Kolejnym aspektem niezbędnym w zimowej pielęgnacji jest odpowiednie nawilżenie. Kaloryfery i ogrzewanie zapewniają przyjemne ciepło w pomieszczeniach, ale mogą mieć zgubne skutki, jeśli chodzi o skórę i włosy. Gorące powietrze jest także niezwykle suche. Dlatego o ile to możliwe suszarkę zimą lepiej schować do szafy lub zainwestować w taką z jonizacją.

Pamiętajmy również o odpowiedniej diecie. Zimą przyjmujemy mniej witamin w pokarmie, mniej się ruszamy, a za oknem coraz rzadziej pojawia się słońce. Wszystko to wpływa na ogólne osłabienie nie tylko organizmu, ale również włosów. W codziennym żywieniu postawmy więc na pokarmy bogate w witaminy i mikroelementy, np. kiełki, owsianki, orzechy.

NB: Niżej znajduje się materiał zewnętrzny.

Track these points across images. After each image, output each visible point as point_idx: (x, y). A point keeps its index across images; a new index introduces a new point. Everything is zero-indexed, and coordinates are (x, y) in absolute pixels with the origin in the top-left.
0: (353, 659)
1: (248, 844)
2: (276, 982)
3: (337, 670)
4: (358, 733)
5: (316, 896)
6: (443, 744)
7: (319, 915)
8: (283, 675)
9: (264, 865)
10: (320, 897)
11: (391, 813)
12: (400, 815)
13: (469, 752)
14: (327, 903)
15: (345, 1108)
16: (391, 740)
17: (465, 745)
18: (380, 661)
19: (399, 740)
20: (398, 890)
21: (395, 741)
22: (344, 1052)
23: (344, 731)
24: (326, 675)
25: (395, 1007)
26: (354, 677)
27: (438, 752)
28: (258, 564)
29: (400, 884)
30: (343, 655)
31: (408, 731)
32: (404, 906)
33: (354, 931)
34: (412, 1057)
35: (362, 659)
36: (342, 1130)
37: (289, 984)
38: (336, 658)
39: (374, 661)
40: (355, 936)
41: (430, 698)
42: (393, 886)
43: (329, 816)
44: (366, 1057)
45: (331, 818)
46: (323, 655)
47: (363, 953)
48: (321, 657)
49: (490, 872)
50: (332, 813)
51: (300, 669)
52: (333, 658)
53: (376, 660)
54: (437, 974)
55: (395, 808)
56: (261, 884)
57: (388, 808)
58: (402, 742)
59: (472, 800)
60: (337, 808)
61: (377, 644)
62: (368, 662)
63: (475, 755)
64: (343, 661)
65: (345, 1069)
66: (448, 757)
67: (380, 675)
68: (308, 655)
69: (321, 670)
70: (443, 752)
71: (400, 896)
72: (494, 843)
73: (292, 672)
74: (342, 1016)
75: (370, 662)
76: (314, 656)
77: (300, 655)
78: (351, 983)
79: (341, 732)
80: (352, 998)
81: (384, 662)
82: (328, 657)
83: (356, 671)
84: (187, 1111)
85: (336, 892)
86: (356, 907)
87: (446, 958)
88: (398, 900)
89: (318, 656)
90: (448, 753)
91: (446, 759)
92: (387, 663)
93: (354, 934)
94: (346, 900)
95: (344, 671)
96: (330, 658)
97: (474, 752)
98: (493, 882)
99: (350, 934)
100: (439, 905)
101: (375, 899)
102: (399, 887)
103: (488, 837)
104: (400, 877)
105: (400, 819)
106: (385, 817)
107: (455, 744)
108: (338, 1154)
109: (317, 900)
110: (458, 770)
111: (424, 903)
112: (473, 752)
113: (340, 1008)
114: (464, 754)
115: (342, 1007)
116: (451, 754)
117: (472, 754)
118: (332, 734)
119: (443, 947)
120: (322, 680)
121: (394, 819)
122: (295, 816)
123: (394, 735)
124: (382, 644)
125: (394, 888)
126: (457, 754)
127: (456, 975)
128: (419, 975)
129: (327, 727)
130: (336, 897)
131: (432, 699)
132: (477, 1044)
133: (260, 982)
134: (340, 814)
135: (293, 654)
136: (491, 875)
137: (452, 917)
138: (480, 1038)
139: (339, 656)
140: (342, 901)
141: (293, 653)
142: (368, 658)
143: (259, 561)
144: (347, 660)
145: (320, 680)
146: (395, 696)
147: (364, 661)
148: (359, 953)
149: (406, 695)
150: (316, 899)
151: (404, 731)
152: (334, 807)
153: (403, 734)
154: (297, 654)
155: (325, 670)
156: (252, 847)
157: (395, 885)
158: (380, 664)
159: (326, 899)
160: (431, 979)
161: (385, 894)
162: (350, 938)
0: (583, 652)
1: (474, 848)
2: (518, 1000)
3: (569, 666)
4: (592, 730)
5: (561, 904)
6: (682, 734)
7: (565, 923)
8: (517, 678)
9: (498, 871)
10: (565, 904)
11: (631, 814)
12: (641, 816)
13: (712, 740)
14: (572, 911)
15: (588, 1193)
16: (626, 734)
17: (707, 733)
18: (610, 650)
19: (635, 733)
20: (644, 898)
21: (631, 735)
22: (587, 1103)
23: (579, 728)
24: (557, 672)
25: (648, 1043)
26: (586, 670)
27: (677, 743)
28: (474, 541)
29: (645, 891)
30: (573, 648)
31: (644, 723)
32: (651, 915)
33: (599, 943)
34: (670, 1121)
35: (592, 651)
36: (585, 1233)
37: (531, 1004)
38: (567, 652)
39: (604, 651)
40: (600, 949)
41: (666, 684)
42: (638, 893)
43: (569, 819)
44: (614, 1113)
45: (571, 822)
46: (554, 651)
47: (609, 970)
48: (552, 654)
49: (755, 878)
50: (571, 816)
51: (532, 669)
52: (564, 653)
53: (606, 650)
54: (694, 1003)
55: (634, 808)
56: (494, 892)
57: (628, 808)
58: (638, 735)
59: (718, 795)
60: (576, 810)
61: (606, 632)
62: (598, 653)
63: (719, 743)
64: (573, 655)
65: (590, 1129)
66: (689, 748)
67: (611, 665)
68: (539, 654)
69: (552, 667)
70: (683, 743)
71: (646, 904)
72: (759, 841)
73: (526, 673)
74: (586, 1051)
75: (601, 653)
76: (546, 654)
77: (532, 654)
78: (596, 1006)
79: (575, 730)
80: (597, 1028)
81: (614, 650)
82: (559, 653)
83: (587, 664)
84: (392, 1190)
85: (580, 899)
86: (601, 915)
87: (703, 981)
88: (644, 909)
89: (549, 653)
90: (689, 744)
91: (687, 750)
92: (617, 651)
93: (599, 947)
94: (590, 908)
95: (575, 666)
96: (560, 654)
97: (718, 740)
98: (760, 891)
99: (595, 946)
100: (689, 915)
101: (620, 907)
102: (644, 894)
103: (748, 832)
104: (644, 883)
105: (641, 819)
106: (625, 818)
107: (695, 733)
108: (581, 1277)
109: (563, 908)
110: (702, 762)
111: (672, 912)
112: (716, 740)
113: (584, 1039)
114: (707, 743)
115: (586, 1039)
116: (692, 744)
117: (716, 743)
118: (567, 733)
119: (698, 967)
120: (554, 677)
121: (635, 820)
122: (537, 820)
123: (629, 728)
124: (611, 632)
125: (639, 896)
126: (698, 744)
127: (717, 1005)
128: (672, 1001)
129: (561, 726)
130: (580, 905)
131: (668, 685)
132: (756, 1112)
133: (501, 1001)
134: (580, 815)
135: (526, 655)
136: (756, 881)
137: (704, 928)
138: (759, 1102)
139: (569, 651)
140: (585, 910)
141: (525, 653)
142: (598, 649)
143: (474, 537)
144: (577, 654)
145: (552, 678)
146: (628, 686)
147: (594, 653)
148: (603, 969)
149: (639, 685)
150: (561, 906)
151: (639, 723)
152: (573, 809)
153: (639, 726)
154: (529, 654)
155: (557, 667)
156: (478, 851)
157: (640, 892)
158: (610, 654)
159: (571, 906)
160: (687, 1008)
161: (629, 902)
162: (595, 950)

- Przez cały rok warto pamiętać także o regularnym podcinaniu włosów. Zapobiega to ich łamaniu się, ponieważ w ten sposób pozbywamy się zniszczonych i suchych końcówek, a włosy stają się łatwiejsze w rozczesywaniu. Mimo że zimą raczej chowamy włosy pod czapkami, to naprawdę zadbajmy o ich kondycję. Tylko wtedy latem znów beztrosko będziemy mogli chwalić się zdrową i piękną fryzurą – dodaje Gosia Zielińska.

Zima to niezwykle piękna pora roku, ale też trudny czas dla włosów. Pamiętajmy więc o kilku podstawowych zasadach pielęgnacji, aby móc w pełni cieszyć się urokami tego okresu.